Pick out every line below that contains the word "airplanes", and copy each one.

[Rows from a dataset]
-- Begin --
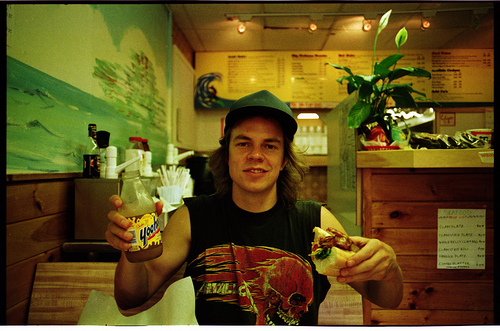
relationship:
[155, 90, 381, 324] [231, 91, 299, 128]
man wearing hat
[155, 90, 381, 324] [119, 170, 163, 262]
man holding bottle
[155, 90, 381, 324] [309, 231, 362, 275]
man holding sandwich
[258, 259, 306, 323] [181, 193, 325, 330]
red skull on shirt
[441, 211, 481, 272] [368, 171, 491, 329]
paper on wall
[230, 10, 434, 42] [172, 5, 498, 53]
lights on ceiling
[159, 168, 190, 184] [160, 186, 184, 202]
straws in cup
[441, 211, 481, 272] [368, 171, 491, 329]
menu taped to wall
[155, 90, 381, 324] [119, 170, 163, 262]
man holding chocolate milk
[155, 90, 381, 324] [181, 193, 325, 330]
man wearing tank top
-- End --
-- Begin --
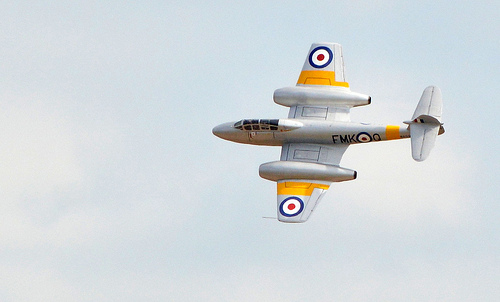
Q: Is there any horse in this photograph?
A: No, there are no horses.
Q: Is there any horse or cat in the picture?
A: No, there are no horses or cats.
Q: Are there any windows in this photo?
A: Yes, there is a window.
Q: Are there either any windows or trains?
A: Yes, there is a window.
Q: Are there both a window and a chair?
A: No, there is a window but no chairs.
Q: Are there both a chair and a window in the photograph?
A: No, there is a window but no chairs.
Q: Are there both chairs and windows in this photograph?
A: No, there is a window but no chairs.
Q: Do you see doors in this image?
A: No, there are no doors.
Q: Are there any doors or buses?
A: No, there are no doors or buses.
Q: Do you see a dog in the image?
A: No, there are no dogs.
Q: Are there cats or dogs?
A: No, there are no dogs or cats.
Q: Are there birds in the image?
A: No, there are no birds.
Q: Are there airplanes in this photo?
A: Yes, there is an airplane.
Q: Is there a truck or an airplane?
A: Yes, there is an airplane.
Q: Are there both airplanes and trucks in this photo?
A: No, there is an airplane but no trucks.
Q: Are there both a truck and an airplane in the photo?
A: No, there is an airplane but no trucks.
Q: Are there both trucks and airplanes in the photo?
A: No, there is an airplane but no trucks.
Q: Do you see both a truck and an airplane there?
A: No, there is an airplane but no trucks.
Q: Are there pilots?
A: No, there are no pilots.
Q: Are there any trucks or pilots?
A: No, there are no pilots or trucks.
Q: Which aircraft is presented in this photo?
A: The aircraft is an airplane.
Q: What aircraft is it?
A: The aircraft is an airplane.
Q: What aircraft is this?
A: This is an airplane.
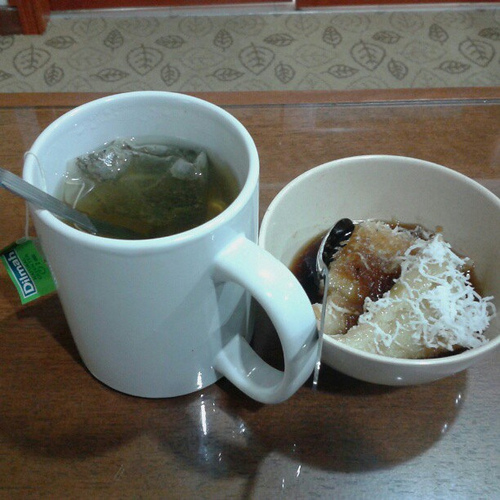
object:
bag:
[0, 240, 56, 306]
-- End --
-- Begin --
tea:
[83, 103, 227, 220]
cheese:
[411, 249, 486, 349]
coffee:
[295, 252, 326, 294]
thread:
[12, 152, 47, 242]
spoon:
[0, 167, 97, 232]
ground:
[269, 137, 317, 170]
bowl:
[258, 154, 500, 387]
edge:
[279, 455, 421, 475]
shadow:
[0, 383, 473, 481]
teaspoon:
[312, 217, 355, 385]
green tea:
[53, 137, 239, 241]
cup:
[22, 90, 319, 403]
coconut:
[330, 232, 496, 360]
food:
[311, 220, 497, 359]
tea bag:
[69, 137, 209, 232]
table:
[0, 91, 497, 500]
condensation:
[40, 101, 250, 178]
-- End --
▸ Final result
Q: Are there airplanes in this photo?
Q: Are there both airplanes and trucks in this photo?
Q: Are there both trucks and airplanes in the photo?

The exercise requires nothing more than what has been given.